> Work to be completed
Pick out every line of the entries below where "Psychology" occurs, and copy those lines.

[[ Input data open ]]

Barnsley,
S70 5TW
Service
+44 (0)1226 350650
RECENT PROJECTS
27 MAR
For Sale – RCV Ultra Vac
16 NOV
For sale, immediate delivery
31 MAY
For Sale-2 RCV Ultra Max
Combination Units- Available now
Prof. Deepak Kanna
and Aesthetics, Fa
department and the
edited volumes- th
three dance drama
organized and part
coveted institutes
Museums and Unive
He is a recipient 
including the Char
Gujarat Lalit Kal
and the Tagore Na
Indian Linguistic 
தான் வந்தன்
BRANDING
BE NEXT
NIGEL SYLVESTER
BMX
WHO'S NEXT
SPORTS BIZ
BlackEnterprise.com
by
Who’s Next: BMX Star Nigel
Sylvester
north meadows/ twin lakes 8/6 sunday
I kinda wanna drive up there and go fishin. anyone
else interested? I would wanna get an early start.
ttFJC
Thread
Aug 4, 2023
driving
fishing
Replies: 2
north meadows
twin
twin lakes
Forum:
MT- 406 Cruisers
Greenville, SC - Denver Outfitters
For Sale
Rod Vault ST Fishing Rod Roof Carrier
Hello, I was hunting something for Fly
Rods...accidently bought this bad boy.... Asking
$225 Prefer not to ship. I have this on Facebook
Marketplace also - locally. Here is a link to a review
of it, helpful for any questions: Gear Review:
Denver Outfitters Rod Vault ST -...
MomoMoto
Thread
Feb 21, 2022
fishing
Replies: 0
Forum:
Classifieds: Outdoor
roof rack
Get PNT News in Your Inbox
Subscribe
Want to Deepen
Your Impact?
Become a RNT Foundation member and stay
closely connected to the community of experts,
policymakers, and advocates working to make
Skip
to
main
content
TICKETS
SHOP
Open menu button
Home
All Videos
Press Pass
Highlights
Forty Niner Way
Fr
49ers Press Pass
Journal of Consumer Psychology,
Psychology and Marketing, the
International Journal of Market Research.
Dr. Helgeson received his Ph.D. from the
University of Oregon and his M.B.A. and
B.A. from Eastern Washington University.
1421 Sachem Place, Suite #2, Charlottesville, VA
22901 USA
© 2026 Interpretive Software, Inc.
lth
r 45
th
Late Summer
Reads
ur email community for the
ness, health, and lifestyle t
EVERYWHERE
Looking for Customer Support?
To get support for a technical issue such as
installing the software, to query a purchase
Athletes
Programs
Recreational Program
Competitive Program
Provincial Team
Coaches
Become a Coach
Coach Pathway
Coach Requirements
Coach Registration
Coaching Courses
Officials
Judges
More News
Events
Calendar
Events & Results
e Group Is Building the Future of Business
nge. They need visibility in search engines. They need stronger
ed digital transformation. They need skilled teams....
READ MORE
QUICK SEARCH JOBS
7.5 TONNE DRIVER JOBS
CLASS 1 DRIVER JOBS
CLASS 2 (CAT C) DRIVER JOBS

[[ Input data closed ]]

> Solution
Journal of Consumer Psychology,
Psychology and Marketing, the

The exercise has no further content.